▸ SUPPLIED PASSAGE:
▬▬▬

Back in college, I briefly had the editorial reins of the entertainment section in an alternative (read: unpopular) campus paper. One of my few accomplishments was an Oscar prediction article pitting our resident film critics up against Wrestlemania 2000, the old then-WWF game for Nintendo 64. It was supposed to be a stupid gimmick, something I have built a reputation on over the years. But then Wrestlemania 2000 went 5-for-5 and blew our “experts” out of the water. Ever since, I’ve blown the dust off the N64 every February to get new insight into the upcoming Academy Awards.
1. For each of the categories (Lead Actor/Actress, Supporting Actor/Actress, Director, Picture and one wildcard choice), I automatically eliminate one nominee. To do this in a fair and even fashion (as opposed to the old way when I picked someone whose name or face I didn’t like), we consult Vegas odds. The nominee with the least-favorable odds gets cut. Odds were provided via Bodog as of 2/18.

▬▬▬

▸ DATA:
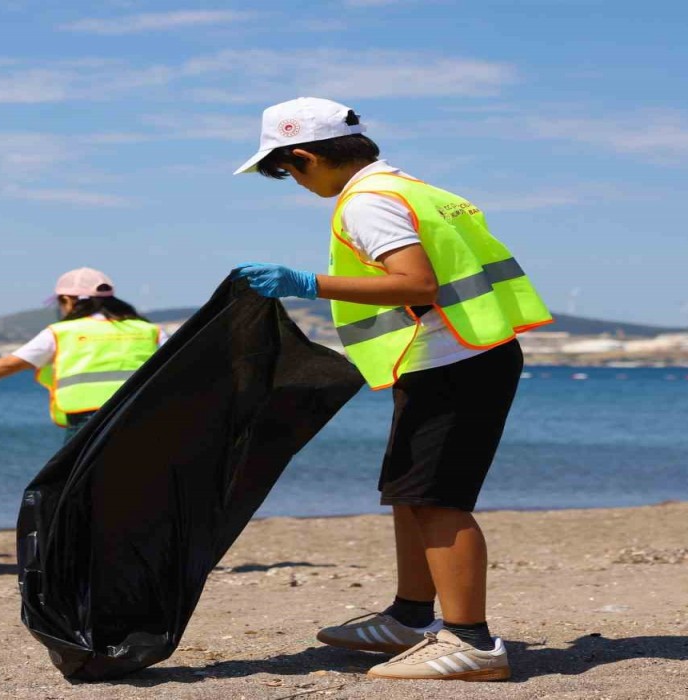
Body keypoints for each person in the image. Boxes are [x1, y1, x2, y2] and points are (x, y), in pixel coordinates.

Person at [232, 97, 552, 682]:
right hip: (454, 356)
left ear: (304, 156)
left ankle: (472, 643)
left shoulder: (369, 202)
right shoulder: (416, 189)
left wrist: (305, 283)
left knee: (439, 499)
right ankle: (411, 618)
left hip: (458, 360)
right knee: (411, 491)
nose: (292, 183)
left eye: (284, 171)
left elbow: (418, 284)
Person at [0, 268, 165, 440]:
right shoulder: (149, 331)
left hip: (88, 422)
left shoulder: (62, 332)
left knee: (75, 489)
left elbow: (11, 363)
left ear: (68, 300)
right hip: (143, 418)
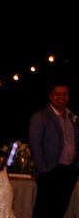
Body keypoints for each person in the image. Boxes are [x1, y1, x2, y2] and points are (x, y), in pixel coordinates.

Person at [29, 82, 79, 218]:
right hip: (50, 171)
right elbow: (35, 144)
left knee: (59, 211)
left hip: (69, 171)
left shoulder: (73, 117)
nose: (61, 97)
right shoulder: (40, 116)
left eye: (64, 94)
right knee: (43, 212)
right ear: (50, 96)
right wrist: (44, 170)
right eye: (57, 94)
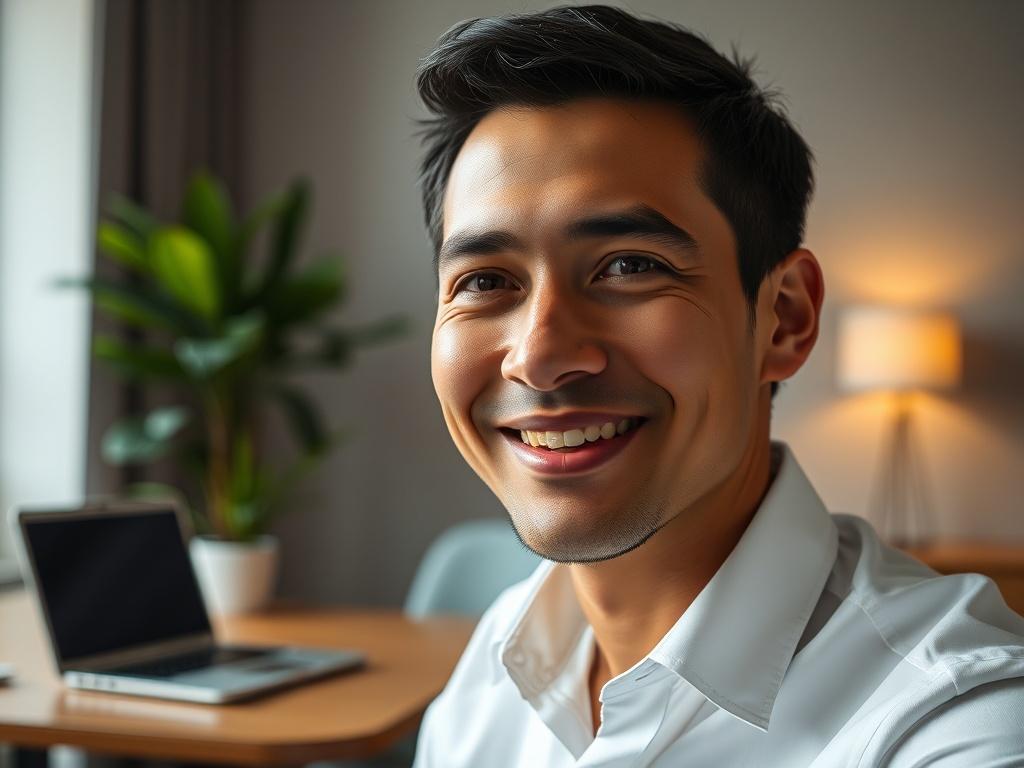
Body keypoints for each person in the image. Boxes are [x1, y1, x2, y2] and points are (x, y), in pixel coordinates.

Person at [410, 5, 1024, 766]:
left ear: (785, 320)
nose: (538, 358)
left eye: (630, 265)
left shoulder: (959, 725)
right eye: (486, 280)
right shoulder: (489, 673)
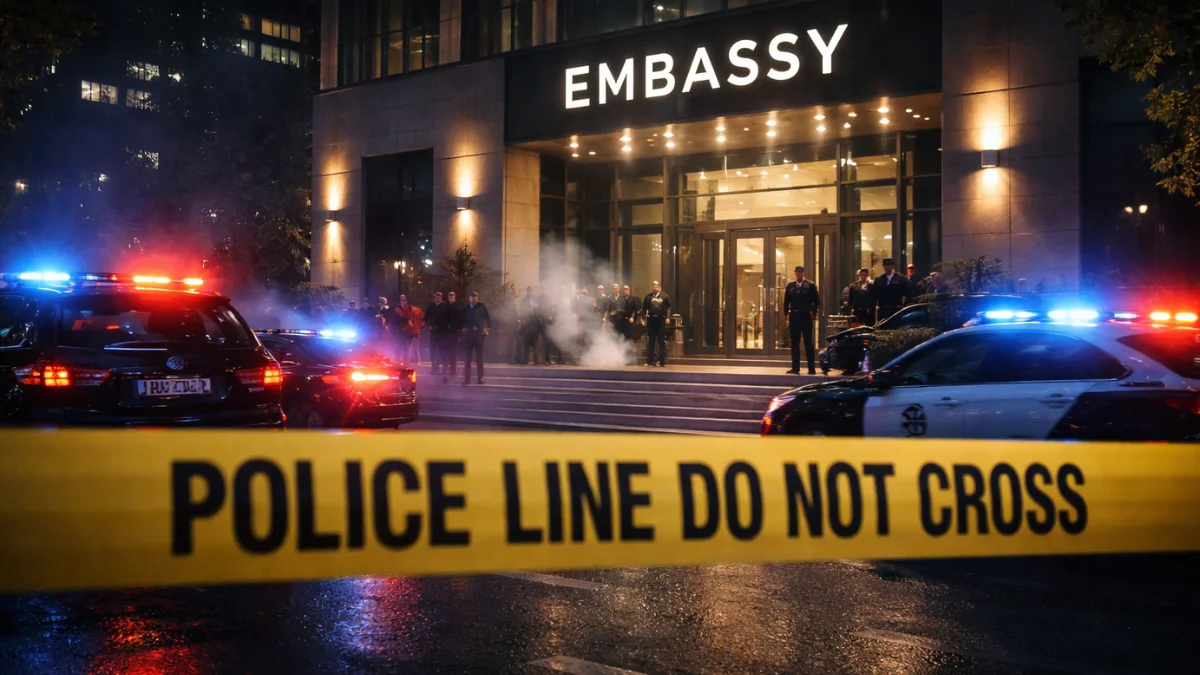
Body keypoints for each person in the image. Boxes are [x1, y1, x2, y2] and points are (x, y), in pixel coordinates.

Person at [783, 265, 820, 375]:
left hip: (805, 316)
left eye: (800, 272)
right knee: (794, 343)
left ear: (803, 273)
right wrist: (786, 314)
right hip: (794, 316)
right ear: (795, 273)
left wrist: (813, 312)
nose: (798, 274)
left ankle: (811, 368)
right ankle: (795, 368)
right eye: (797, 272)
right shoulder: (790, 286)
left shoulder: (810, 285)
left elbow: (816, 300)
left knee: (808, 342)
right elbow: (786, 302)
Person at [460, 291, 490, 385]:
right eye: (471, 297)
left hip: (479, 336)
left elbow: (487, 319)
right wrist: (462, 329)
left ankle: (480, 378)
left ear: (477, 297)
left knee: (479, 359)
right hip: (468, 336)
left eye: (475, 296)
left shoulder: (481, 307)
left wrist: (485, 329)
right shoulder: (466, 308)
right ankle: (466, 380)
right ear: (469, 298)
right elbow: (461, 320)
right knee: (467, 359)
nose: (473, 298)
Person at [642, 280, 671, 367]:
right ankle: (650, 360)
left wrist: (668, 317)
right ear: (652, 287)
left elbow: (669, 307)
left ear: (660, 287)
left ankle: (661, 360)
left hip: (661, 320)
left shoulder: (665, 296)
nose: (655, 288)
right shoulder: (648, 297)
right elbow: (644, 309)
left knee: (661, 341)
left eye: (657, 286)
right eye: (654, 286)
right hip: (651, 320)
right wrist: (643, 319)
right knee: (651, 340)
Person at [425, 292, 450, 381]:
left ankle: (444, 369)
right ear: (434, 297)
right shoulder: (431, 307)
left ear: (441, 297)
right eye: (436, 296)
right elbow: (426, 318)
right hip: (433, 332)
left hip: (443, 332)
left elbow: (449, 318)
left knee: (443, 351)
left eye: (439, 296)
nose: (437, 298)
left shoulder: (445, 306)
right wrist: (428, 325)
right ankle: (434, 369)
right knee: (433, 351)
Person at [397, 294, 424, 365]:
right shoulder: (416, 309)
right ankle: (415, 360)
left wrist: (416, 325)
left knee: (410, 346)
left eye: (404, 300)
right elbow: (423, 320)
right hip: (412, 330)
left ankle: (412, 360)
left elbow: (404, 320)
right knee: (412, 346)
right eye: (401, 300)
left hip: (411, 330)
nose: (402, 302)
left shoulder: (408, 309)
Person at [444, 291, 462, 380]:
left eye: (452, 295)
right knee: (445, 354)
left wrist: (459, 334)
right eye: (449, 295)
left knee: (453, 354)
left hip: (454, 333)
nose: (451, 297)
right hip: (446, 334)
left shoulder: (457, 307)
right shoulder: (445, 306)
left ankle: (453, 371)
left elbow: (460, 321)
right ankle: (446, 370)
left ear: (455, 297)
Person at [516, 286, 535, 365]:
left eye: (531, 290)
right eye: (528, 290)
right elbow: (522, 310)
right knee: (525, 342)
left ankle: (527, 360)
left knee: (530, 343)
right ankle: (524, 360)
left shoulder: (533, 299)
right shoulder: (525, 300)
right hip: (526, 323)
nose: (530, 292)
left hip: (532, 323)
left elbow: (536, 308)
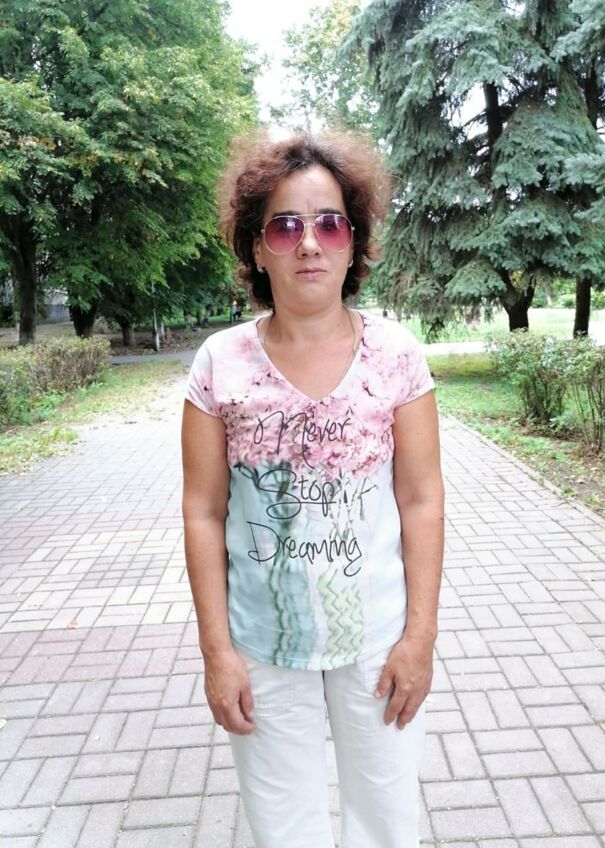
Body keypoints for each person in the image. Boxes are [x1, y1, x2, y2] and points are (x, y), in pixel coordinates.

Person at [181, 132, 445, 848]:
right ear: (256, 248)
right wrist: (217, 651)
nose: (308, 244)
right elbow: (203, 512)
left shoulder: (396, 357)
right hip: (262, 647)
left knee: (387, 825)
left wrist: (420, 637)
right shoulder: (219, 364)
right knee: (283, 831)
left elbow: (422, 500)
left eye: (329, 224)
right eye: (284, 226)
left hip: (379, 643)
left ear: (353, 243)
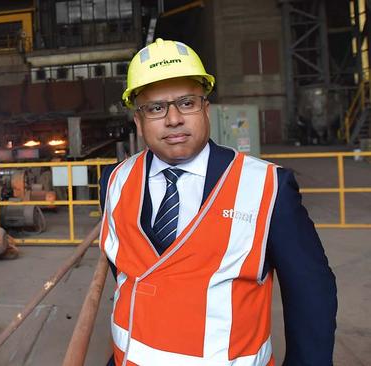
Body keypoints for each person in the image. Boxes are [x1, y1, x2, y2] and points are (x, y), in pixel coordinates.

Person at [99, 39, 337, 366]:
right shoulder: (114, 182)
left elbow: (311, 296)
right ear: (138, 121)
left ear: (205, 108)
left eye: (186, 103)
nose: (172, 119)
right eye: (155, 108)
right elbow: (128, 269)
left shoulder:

▬▬▬

▸ BRIEF 1:
List every award category that the Oscar prediction piece says a nominee is cut from.
▸ BRIEF 2:
From the Oscar prediction piece, return the passage that begins at the words "1. For each" and stops after "as of 2/18.".

▸ WRITTEN RESPONSE 1:
- Lead Actor/Actress
- Supporting Actor/Actress
- Director
- Picture
- One wildcard choice

▸ WRITTEN RESPONSE 2:
1. For each of the categories (Lead Actor/Actress, Supporting Actor/Actress, Director, Picture and one wildcard choice), I automatically eliminate one nominee. To do this in a fair and even fashion (as opposed to the old way when I picked someone whose name or face I didn’t like), we consult Vegas odds. The nominee with the least-favorable odds gets cut. Odds were provided via Bodog as of 2/18.